TASK REQUIREMENTS.
Print, in exact form, the lines below from the one containing "í về điều hành quản lý tài công ty yếu lúc" through the one containing "xe máy điện 3", and omit all others.

[EXTRACTED MATERIAL Boundary: Start]

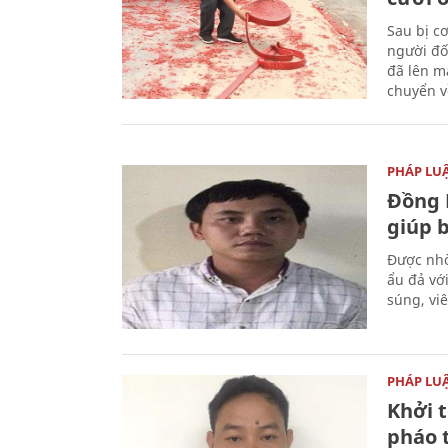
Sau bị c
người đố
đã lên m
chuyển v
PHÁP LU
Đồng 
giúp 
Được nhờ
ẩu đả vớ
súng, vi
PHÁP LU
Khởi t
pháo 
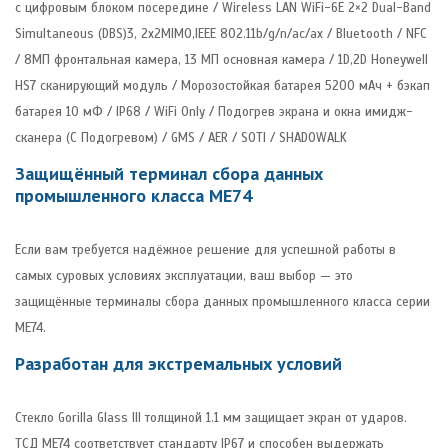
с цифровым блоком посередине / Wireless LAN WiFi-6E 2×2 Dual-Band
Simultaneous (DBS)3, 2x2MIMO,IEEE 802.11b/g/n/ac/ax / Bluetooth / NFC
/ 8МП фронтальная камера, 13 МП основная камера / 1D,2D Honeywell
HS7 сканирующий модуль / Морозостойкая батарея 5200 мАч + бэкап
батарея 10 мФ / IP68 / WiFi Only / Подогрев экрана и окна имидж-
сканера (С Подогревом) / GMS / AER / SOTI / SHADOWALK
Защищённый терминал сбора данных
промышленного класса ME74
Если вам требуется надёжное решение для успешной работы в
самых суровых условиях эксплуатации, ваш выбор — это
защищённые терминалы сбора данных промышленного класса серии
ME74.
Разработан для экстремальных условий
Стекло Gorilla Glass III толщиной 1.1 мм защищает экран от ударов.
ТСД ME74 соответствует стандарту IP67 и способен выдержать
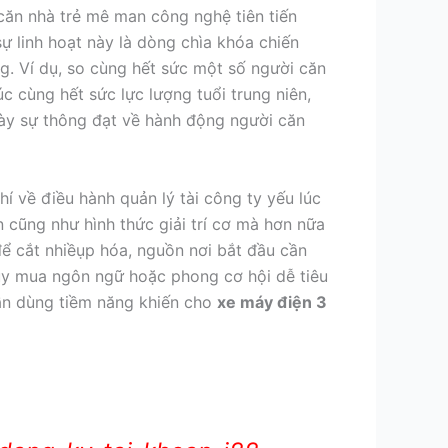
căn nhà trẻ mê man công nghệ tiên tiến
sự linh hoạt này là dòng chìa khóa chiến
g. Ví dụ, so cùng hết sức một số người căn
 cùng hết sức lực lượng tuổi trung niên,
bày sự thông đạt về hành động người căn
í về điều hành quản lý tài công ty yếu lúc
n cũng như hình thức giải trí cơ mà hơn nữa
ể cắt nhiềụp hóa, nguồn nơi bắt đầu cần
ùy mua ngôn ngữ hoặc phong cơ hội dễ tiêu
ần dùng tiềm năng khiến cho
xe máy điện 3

[EXTRACTED MATERIAL Boundary: End]
[EXTRACTED MATERIAL Boundary: Start]

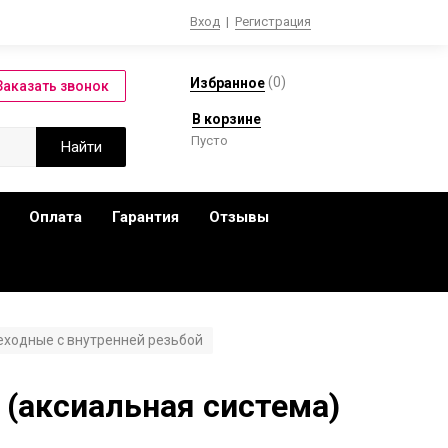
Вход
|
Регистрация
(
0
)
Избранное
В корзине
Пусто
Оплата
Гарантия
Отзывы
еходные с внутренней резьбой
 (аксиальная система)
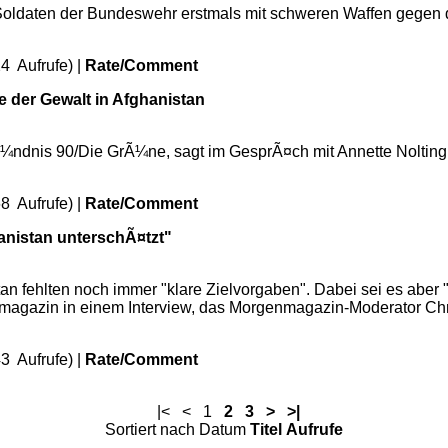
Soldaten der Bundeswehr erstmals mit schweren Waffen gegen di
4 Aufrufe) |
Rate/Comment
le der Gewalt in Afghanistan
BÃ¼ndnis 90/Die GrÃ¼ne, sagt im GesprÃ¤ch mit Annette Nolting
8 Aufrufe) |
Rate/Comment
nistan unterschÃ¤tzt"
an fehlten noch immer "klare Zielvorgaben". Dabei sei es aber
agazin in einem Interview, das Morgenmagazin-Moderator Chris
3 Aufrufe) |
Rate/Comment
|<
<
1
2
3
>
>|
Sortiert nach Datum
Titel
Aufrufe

[EXTRACTED MATERIAL Boundary: End]

RESPONSE.
í về điều hành quản lý tài công ty yếu lúc
n cũng như hình thức giải trí cơ mà hơn nữa
ể cắt nhiềụp hóa, nguồn nơi bắt đầu cần
ùy mua ngôn ngữ hoặc phong cơ hội dễ tiêu
ần dùng tiềm năng khiến cho
xe máy điện 3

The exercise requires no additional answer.